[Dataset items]
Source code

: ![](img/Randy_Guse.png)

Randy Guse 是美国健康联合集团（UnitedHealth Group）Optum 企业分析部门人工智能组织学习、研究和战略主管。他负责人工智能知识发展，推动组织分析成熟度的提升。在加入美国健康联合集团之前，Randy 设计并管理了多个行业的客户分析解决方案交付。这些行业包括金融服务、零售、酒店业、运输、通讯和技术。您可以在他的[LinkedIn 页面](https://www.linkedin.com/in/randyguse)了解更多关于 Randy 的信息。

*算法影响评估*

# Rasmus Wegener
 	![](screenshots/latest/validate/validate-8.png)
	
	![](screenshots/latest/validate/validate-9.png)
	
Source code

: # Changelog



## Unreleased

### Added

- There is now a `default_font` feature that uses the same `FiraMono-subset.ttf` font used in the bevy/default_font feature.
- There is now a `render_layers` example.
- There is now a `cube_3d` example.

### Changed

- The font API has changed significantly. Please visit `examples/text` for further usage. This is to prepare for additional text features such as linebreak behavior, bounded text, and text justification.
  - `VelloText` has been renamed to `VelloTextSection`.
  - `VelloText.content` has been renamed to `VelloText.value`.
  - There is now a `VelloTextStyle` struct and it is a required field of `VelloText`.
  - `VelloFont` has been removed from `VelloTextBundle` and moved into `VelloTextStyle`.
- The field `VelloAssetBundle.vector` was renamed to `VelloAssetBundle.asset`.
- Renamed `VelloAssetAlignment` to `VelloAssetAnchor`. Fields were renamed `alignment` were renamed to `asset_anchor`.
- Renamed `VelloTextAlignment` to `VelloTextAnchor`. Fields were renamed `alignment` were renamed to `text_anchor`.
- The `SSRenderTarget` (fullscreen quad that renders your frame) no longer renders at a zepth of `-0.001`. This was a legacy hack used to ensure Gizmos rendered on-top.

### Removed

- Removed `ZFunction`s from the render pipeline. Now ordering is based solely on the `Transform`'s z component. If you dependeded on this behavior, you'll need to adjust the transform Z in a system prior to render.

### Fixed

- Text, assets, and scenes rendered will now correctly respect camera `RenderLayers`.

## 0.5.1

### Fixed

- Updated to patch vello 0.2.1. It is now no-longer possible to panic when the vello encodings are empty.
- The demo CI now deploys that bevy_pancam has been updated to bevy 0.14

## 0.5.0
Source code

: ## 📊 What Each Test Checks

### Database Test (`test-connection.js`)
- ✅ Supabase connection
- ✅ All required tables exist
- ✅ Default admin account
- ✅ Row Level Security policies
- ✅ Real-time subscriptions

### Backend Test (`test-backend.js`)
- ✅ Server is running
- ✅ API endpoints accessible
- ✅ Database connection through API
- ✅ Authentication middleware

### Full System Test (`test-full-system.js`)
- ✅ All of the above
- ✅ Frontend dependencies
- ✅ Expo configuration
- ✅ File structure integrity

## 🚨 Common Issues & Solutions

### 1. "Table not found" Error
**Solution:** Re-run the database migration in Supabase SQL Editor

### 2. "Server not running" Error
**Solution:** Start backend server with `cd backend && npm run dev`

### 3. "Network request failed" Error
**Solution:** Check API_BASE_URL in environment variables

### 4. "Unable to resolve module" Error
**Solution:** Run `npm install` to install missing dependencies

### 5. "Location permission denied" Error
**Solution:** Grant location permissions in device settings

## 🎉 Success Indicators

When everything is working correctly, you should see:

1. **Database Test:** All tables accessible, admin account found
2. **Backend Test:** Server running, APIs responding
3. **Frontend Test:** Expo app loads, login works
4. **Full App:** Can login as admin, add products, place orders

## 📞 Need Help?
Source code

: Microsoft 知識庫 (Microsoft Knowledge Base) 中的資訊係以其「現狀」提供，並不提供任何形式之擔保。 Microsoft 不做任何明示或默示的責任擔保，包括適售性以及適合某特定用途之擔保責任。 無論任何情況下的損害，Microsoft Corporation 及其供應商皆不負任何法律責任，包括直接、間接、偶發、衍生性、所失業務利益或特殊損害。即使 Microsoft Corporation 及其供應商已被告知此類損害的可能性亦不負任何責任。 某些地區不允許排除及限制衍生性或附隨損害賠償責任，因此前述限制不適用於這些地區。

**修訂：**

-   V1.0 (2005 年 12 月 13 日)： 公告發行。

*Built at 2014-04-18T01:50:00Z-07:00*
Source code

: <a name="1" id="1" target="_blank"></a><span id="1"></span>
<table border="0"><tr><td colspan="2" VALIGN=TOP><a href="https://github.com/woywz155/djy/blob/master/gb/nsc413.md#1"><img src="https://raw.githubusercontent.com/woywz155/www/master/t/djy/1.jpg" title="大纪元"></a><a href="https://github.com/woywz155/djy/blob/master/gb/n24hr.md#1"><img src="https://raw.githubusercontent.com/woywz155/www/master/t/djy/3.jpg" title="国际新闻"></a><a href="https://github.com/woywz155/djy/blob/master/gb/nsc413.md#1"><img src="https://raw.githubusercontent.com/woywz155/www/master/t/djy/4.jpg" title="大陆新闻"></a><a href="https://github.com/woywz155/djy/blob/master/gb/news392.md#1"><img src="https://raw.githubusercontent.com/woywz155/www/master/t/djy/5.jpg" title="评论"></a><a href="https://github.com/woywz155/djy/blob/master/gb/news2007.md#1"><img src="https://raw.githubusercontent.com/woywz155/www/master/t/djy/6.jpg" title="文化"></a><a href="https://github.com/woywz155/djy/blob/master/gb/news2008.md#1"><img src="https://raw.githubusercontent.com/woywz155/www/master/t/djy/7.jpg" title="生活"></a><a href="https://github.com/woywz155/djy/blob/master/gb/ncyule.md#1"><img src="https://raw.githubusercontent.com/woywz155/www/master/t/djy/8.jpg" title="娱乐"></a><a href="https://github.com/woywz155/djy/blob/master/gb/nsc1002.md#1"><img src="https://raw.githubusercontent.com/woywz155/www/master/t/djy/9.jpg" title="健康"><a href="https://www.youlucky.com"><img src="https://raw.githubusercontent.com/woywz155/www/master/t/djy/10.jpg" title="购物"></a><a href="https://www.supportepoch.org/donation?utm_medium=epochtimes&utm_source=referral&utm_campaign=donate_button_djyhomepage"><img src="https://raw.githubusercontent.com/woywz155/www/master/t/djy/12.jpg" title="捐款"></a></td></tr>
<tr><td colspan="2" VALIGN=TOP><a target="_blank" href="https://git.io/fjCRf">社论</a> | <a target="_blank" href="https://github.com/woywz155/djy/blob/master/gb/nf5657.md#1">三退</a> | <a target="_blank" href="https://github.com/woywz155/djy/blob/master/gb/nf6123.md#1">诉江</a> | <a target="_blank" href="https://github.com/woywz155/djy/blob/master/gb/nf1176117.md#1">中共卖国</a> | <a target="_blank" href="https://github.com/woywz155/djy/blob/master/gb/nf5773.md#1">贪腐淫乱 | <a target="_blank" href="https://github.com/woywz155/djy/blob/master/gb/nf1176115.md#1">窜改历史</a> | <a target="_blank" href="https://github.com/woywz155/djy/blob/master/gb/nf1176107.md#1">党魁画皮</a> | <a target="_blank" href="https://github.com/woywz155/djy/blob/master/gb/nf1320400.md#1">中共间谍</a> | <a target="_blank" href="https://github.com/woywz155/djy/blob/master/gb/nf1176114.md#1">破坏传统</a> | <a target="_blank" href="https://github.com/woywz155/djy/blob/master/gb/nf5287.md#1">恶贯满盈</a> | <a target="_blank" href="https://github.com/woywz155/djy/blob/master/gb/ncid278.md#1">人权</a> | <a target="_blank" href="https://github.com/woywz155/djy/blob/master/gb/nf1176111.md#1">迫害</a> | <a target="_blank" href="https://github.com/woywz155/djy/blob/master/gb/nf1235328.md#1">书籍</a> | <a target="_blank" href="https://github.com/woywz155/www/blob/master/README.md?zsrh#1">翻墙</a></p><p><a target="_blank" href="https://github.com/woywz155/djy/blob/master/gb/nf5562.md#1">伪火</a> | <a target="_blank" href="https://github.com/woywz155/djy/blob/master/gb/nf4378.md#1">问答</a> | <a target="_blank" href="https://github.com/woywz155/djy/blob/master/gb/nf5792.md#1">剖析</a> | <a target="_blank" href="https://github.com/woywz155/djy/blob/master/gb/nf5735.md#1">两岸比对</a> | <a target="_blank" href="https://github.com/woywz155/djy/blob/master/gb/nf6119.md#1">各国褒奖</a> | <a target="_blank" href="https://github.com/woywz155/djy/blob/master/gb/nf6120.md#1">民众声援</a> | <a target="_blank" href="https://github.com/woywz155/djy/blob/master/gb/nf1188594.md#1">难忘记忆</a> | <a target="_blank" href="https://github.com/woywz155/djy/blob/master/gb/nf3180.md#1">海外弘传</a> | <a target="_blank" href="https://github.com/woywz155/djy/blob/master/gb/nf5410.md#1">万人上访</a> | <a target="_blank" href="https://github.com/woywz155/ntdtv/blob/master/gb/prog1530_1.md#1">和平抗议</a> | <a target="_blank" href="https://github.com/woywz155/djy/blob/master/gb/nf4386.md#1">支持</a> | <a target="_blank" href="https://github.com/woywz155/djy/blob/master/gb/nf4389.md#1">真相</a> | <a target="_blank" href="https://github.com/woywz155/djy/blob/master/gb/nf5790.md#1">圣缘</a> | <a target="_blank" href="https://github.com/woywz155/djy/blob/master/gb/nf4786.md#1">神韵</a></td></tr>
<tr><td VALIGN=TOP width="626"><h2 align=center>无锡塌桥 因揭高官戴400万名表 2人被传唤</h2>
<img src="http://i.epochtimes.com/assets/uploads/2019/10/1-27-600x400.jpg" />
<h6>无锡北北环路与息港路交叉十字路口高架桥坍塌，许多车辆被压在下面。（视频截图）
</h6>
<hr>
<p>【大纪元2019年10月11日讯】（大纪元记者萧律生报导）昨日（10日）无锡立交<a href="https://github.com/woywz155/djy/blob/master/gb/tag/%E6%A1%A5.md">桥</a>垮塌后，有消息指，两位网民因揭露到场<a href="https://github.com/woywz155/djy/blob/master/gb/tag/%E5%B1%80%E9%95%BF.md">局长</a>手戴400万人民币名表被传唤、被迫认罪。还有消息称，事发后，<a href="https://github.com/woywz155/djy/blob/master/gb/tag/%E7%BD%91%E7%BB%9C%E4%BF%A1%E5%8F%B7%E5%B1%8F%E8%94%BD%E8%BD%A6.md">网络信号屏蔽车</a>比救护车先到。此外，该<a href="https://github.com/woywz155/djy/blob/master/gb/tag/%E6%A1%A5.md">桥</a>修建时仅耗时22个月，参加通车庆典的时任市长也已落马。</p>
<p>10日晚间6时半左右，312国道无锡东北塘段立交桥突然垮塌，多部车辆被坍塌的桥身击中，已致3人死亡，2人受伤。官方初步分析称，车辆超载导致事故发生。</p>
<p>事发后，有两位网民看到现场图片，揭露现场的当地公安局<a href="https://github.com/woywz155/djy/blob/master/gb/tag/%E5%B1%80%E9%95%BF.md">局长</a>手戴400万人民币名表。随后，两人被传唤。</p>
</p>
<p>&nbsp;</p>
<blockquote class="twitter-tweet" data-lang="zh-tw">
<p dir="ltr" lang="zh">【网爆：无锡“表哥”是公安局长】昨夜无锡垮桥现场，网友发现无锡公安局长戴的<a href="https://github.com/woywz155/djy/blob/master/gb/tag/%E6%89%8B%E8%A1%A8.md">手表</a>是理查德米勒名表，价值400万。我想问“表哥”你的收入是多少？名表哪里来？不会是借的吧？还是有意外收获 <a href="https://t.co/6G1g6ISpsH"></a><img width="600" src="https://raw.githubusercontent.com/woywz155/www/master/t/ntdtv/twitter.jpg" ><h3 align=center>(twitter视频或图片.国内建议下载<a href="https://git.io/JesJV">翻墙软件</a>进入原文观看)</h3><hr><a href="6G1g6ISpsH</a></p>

*Exercise brief*: Give back the entries above exactly as they are, from their first line through the line that contains "### Changed", both included, with nothing else.

*Answer for this exercise*:
Source code

: ![](img/Randy_Guse.png)

Randy Guse 是美国健康联合集团（UnitedHealth Group）Optum 企业分析部门人工智能组织学习、研究和战略主管。他负责人工智能知识发展，推动组织分析成熟度的提升。在加入美国健康联合集团之前，Randy 设计并管理了多个行业的客户分析解决方案交付。这些行业包括金融服务、零售、酒店业、运输、通讯和技术。您可以在他的[LinkedIn 页面](https://www.linkedin.com/in/randyguse)了解更多关于 Randy 的信息。

*算法影响评估*

# Rasmus Wegener
 	![](screenshots/latest/validate/validate-8.png)
	
	![](screenshots/latest/validate/validate-9.png)
	
Source code

: # Changelog



## Unreleased

### Added

- There is now a `default_font` feature that uses the same `FiraMono-subset.ttf` font used in the bevy/default_font feature.
- There is now a `render_layers` example.
- There is now a `cube_3d` example.

### Changed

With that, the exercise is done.